In assessing the appropriate sentence, I have taken into account the victim impact statement prepared by your wife. I have also had regard to your unblemished prison record, including the fact that while in custody you have completed courses in asset maintenance, hospitality, information technology and engineering technology. You have also undertaken a course on relapse prevention during which you demonstrated a good insight into your alcohol problem. I note, in addition, the favourable reference you have received from Sister Monica Weedon. Also taken into account is the likelihood that, because of your fragile psychological state, imprisonment will affect you more severely than most.

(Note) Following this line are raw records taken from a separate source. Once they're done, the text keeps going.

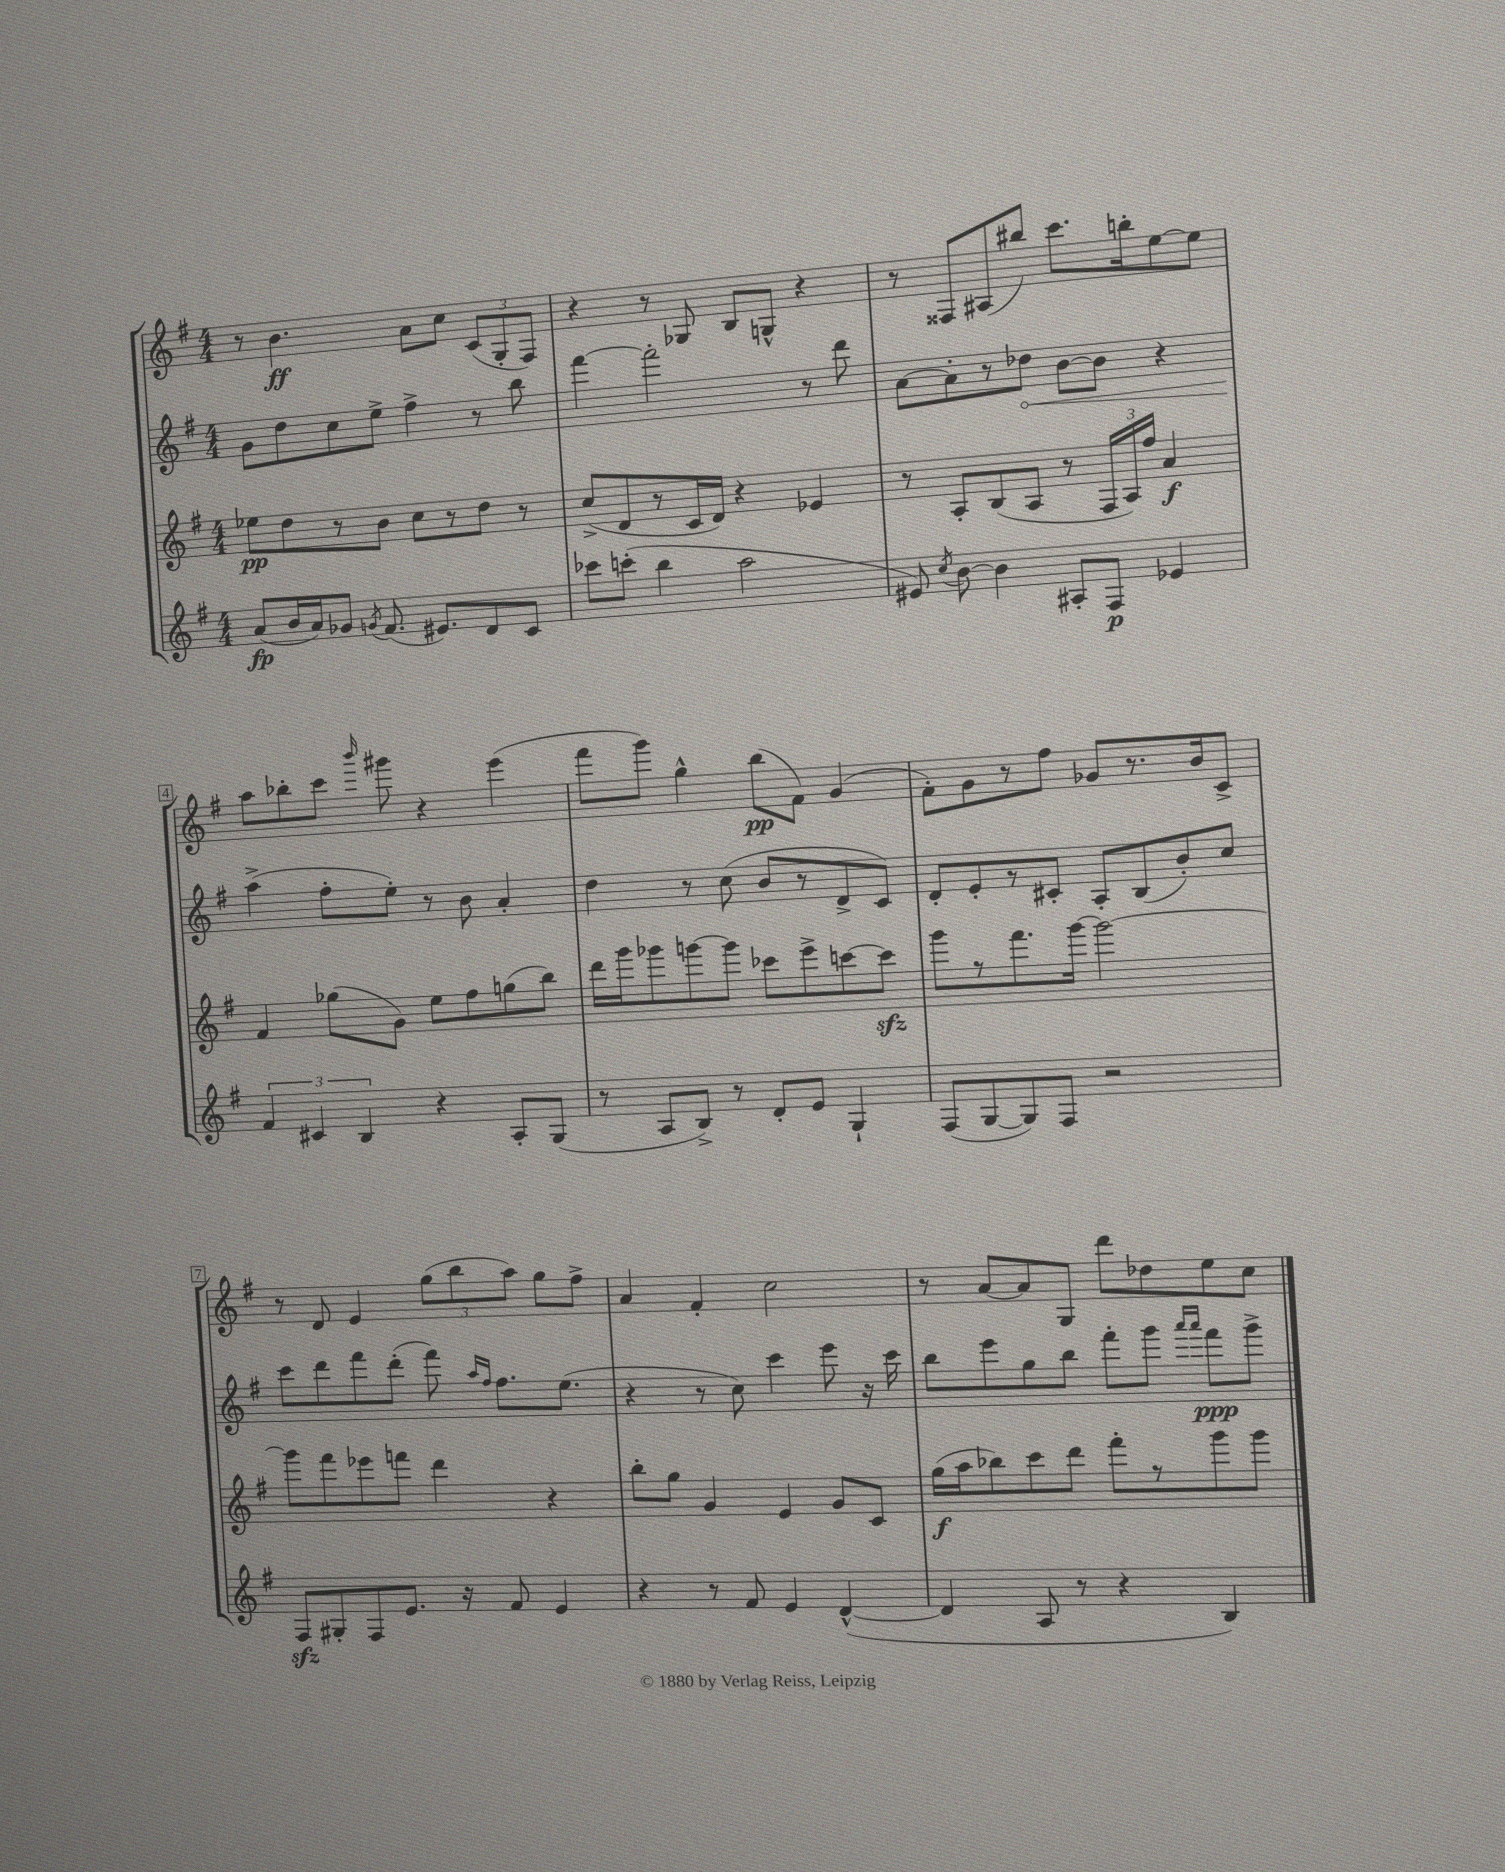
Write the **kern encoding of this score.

**kern	**dynam	**kern	**dynam	**kern	**dynam	**kern	**dynam
*part4	*part4	*part3	*part3	*part2	*part2	*part1	*part1
*staff4	*staff4	*staff3	*staff3	*staff2	*staff2	*staff1	*staff1
*clefG2	*	*clefG2	*	*clefG2	*	*clefG2	*
*k[f#]	*	*k[f#]	*	*k[f#]	*	*k[f#]	*
*M4/4	*	*M4/4	*	*M4/4	*	*M4/4	*
=1	=1	=1	=1	=1	=1	=1	=1
(8a/L	fp	8ee-X\L	pp	8g\L	.	8r	.
16b/L	.	8dd\	.	8dd\	.	4.b\	ff
16a/J)	.	.	.	.	.	.	.
8g-X/J	.	8r	.	8cc\	.	.	.
8qgn/	.	.	.	.	.	.	.
(8.f#/	.	8b\J	.	8ee^\J	.	.	.
.	.	8cc\L	.	4ff#^\	.	8a\L	.
8.e#X/L)	.	.	.	.	.	.	.
.	.	8r	.	.	.	8cc\J	.
8d/	.	8dd\J	.	8r	.	(12c/L	.
.	.	.	.	.	.	12G'/	.
8c/J	.	8r	.	8bb\	.	.	.
.	.	.	.	.	.	12F#/J)	.
=2	=2	=2	=2	=2	=2	=2	=2
8ccc-X\L	.	(8cc^/L	.	[4fff#\	.	4r	.
(8cccn'\J	.	8d/	.	.	.	.	.
4bb\	.	8r	.	2fff#'\]	.	8r	.
.	.	16c/L	.	.	.	8G-X/	.
.	.	16d/JJ)	.	.	.	.	.
2aa\	.	4r	.	.	.	8B/L	.
.	.	.	.	.	.	8Gn^^/J	.
.	.	4e-X/	.	8r	.	4r	.
.	.	.	.	8ddd\	.	.	.
=3	=3	=3	=3	=3	=3	=3	=3
8e#X/)	.	8r	.	[8a\L	.	8r	.
8qcc/	.	.	.	.	.	.	.
[8b\	.	8A'/L	.	8a'\]	.	8F##X/L	.
4b\]	.	(8B/	.	8r	.	(8A#X/	.
!	!	!	!	!	!LO:HP:b	!	!
.	.	8A/J	.	8dd-X\J	<	8bb#X/J)	.
8A#X'/L	.	8r	.	[8b\L	.	8.ccc\L	.
8F#/J	p	24F#/LL	.	8b\J]	.	.	.
.	.	24A/)	.	.	.	.	.
.	.	.	.	.	.	16bbn'\k	.
.	.	24ff#/JJ	.	.	.	.	.
4e-X/	.	4a/	f	4r	.	[8ee\	.
.	.	.	.	.	.	8ee\J]	.
!!LO:LB:g=z
=4	=4	=4	=4	=4	=4	=4	=4
6f#/	.	4f#/	.	(4aa^\	.	8aa\L	.
.	.	.	.	.	.	8bb-X'\	.
6c#X/	.	.	.	.	.	.	.
.	.	(8gg-X\L	.	8ff#'\L	[	8ccc\J	.
6B/	.	.	.	.	.	.	.
.	.	.	.	.	.	16qqbbb/	.
.	.	8g\J)	.	8ee'\J)	.	8ggg#X\	.
4r	.	8ee\L	.	8r	.	4r	.
.	.	8ff#\	.	8b\	.	.	.
8A'/L	.	(8ggn\	.	4a'/	.	(4eee\	.
(8G/J	.	8bb\J)	.	.	.	.	.
=5	=5	=5	=5	=5	=5	=5	=5
8r	.	16ddd\LL	.	4dd\	.	8fff#\L	.
.	.	16ggg\J	.	.	.	.	.
8A/L	.	8ggg-X\	.	.	.	8ggg\J)	.
8B^/J)	.	[8gggn\	.	8r	.	4gg^^\	.
8r	.	8ggg\J]	.	(8cc\	.	.	.
8d'/L	.	8ccc-X\L	.	8b/L	.	(8bb\L	pp
8e/J	.	8eee^\	.	8r	.	8f#\J)	.
4G`/	.	[8cccn\	.	8d^/	.	(4g/	.
.	.	8ccczz\J]	.	8c/J)	.	.	.
=6	=6	=6	=6	=6	=6	=6	=6
(8F#/L	.	8ggg\L	.	8d'/L	.	8f#'\L)	.
[8G/	.	8r	.	8e'/	.	8g\	.
8G/])	.	8.fff#\	.	8r	.	8r	.
8F#/J	.	.	.	8c#X'/J	.	8ff#\J	.
.	.	[16ggg\Jk	.	.	.	.	.
2r	.	2ggg\_	.	8A'/L	.	8g-X/L	.
.	.	.	.	(8B/	.	8.r	.
.	.	.	.	8b'/)	.	.	.
.	.	.	.	.	.	16b/k	.
.	.	.	.	8cc/J	.	8c^/J	.
!!LO:LB:g=z
=7	=7	=7	=7	=7	=7	=7	=7
8F#zz/L	.	8ggg\L]	.	8ccc\L	.	8r	.
8G#X'/	.	8fff#\	.	8ddd\	.	8d/	.
8F#/	.	8eee-X\	.	8fff#\	.	4e/	.
8.e/J	.	8fffn\J	.	(8ddd'\J	.	.	.
.	.	4ddd\	.	8fff#\)	.	(12gg\L	.
16r	.	.	.	.	.	.	.
.	.	.	.	.	.	12bb\	.
.	.	.	.	16qqaa/LL	.	.	.
.	.	.	.	16qqff#/JJ	.	.	.
8f#/	.	.	.	8.ff#\L	.	.	.
.	.	.	.	.	.	12aa\J)	.
4e/	.	4r	.	.	.	8gg\L	.
.	.	.	.	(8.ee\J	.	.	.
.	.	.	.	.	.	8ff#^\J	.
=8	=8	=8	=8	=8	=8	=8	=8
4r	.	8bb'\L	.	4r	.	4a/	.
.	.	8gg\J	.	.	.	.	.
8r	.	4g/	.	8r	.	4f#'/	.
8f#/	.	.	.	8cc\)	.	.	.
4e/	.	4e/	.	4ccc\	.	2cc\	.
([4d^^/	.	8g/L	.	8eee\	.	.	.
.	.	8c/J	.	16r	.	.	.
.	.	.	.	16ccc\	.	.	.
=9	=9	=9	=9	=9	=9	=9	=9
4d/]	.	(16gg\LL	f	8bb\L	.	8r	.
.	.	16aa\J	.	.	.	.	.
.	.	8bb-X\)	.	8eee\	.	[8a/L	.
8A/	.	8ccc\	.	8gg\	.	8a/]	.
8r	.	8ddd\J	.	8bb\J	.	8G/J	.
4r	.	8fff#'\L	.	8fff#'\L	.	8ddd\L	.
.	.	8r	.	8ggg\J	.	8dd-X\	.
.	.	.	.	16qqaaa/LL	.	.	.
.	.	.	.	16qqaaa/JJ	.	.	.
4B/)	.	8ggg\	.	8fff#\L	ppp	8ee\	.
.	.	8ggg\J	.	8ggg^\J	.	8cc\J	.
==	==	==	==	==	==	==	==
*-	*-	*-	*-	*-	*-	*-	*-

Your remorse is another issue to which I have had regard in your favour. You perhaps lack the capacity to empathise adequately with the anguish of your wife, given the hugely adverse impact which your assault has had upon her. I nevertheless accept that, to the limit of your ability, you are genuinely remorseful.
In this context, I should say a further word about the victim impact statement. Having read it, I accept that the quality of life presently enjoyed by Ekta Shankar has been very greatly diminished following your attack upon her. The impact both physical and mental of the events of the evening of 16 July 2002 will never leave her. Indeed, that impact will be compounded by the knowledge that your daughter, Jessica, will for very many years remain traumatised by her memory of the savage attack which you perpetrated on her mother.
In all the circumstances it seems to me that the appropriate sentence is 7 years' imprisonment. I direct that you serve 4 years before being eligible for parole. For the purposes of s.18 of the Sentencing Act, I declare that the period to be reckoned as already served under the sentence is 631 days. I direct that there be noted in the records of the Court the fact that the declaration has been made and its details.